IBI’s cloud initiative is in the form of platform as a service (PaaS). As opposed to infrastructure as a service or software as a service, PaaS provides both infrastructure and a development environment for BI applications. IBI’s product encompasses service level agreements for testing, validation and production environments with performance tuning, database provisioning and network management. The company has 10 international data centers, which helps to overcome regulatory challenges associated with international data movement. IBI does not have a “pay as you go” usage model but treats it more as a professional service based on assessment. This matches the company’s intended brand image as a service-oriented provider. In the bigger picture of cloud computing, BI is a laggard with only a few percent of participants in our research actually having adopted cloud-based BI. Security and data movement are the biggest perceived obstacles among those organizations.

In the area of predictive analytics, IBI has embedded RStat, which uses the open source R statistical language and can be accessed within Developer Studio or as part of its WebFocus BI product. While the customers I spoke with are still building their models outside the IBI system, they suggested that the models will be translated back into RStat and scored within the IBI system. Predictive analytics is a challenge for many business intelligence vendors, which until now have dealt in historical data and simple descriptive statistics. Traditional relational databases are able to provide basic descriptive functions such as min, max, sum and mean, but more advanced functions have been beyond their scope. Our benchmark research on predictive analytics shows that the difficulty of integrating predictive analytics into a current information architecture is the biggest obstacle to predictive analytics for more than half (55%) of organizations.

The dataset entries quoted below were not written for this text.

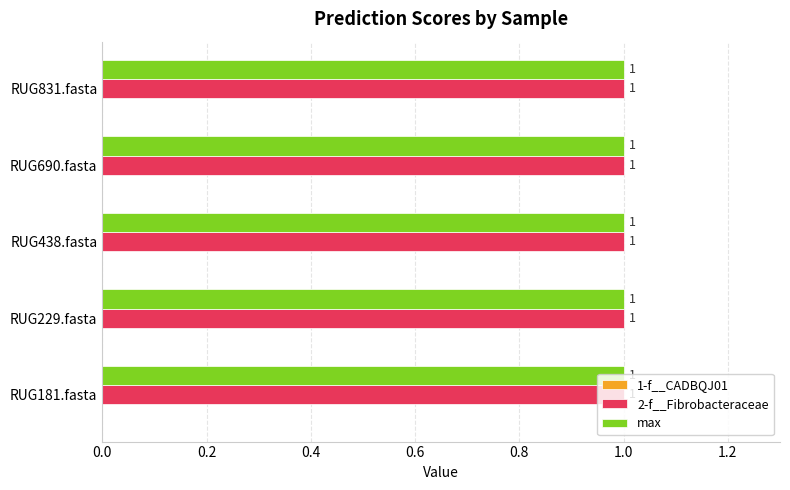

Is the value of max at RUG181.fasta greater than the value of 1-f__CADBQJ01 at RUG438.fasta?

Yes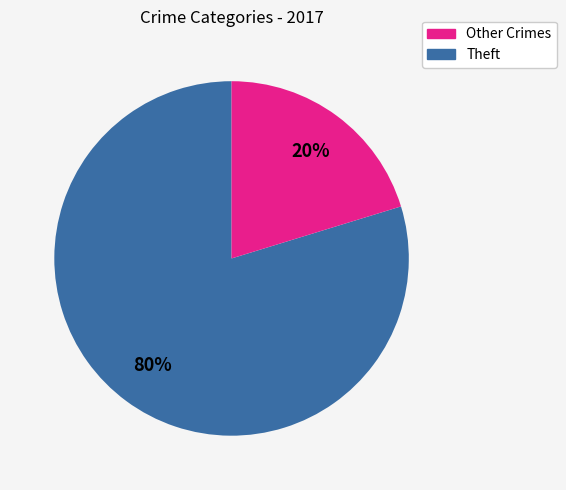

Is there a majority slice in this chart?

Yes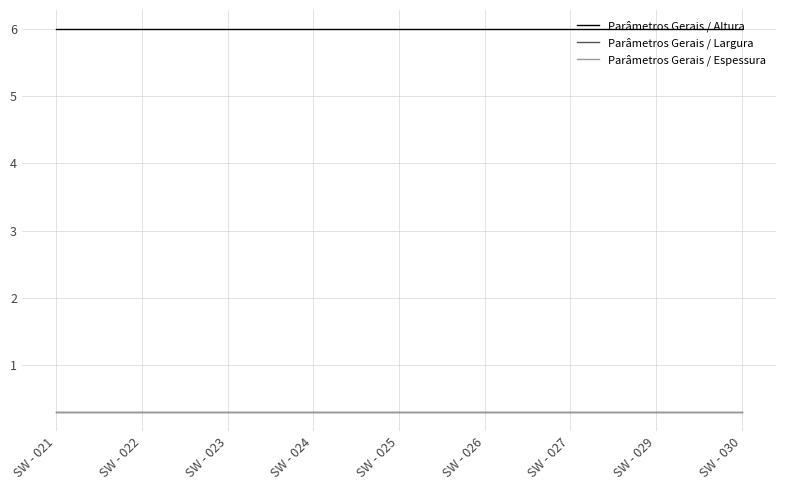

True or false: Parâmetros Gerais / Altura and Parâmetros Gerais / Espessura intersect in this chart.

False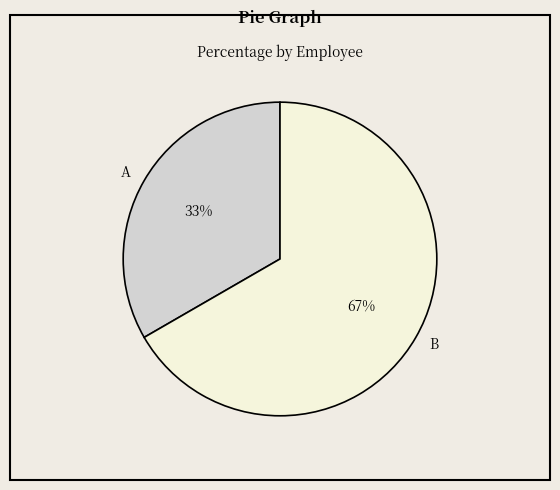

Is it true that B is 67% of the pie?

True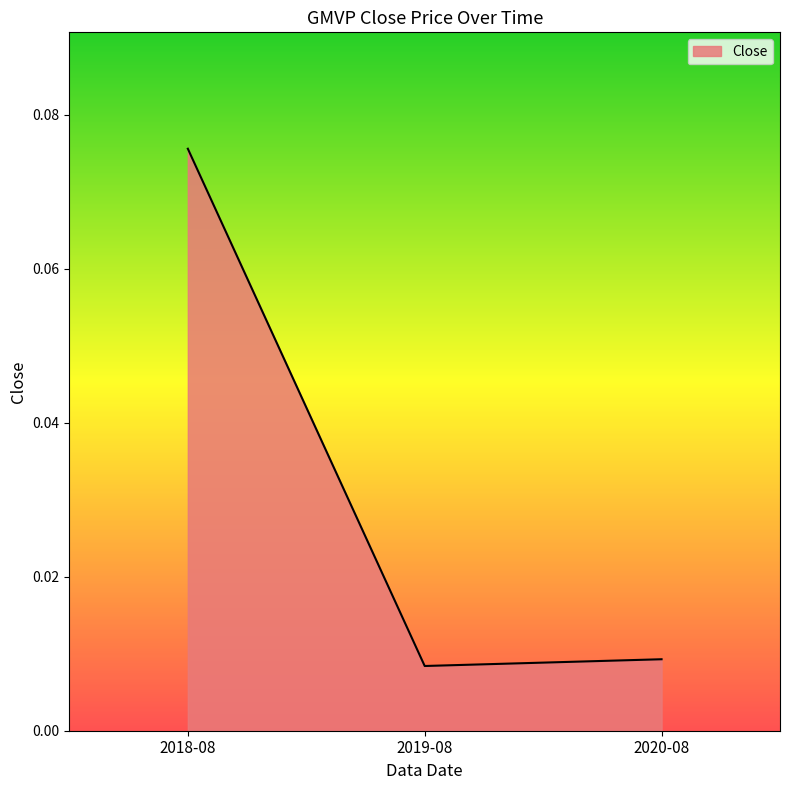

Which category has the highest value across all series?

2018-08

In a broader analytics discussion with its product leaders Kevin Quinn and Rado Katorov, an interesting analytic concept that bears on data discovery was revealed. Simpson’s Paradox is the idea that a trend that appears in a single group disappears, and often reverses itself, when combined with other data. For instance, in 1973, the University of California Berkeley was sued for discrimination against women based on the fact that 44 percent of male applicants were admitted but only 35 percent of women were admitted. While the difference is indeed significant, when the data is looked at on a departmental basis, an interesting causal variable emerges. That is, men were applying to the easier programs and women were applying to the more difficult programs. Thus it was concluded that the disparity was not due to discrimination but rather to men who applied to the university that year may simply have been a bit lazier than the women applying. The point for analytics is that many discovery tools in the market today often rely on people to make discoveries based on single groupings of variables, and such discoveries may be misleading or worse. IBI’s approach to this issue is to use data reduction techniques such as cluster analysis that allow the data to group itself in an a-priori manner, thus making it easier for the analyst to recognize important patterns among groups of variables rather than just single variables. In the Berkeley admission example, for instance, IBI’s system presumably would have linked the difficulty of the program with gender, and that insight could perhaps have prevented the lawsuit from even being filed.

In sum, IBI has a strong base in large and midsize companies due to its posture as more than a BI company. Our recent recognition of Scott Franzel at OFS Brands with the 2013 Overall IT Leadership Award for their use of Information Builders is another example of its business intelligence software helping organizations and individuals be successful. Its success in extending BI to a broader base of stakeholders in both B2B and B2C markets allows the company to keep up with current trends and is at the center of the company’s big data and analytics initiatives. Companies that have already deployed WebFocus should look at the extended capabilities of version 8 and in particular the opportunity to brand information as a service throughout the organization. On a broader basis, any business group or IT department that is trying to take a customer-driven approach to business intelligence should consider IBI.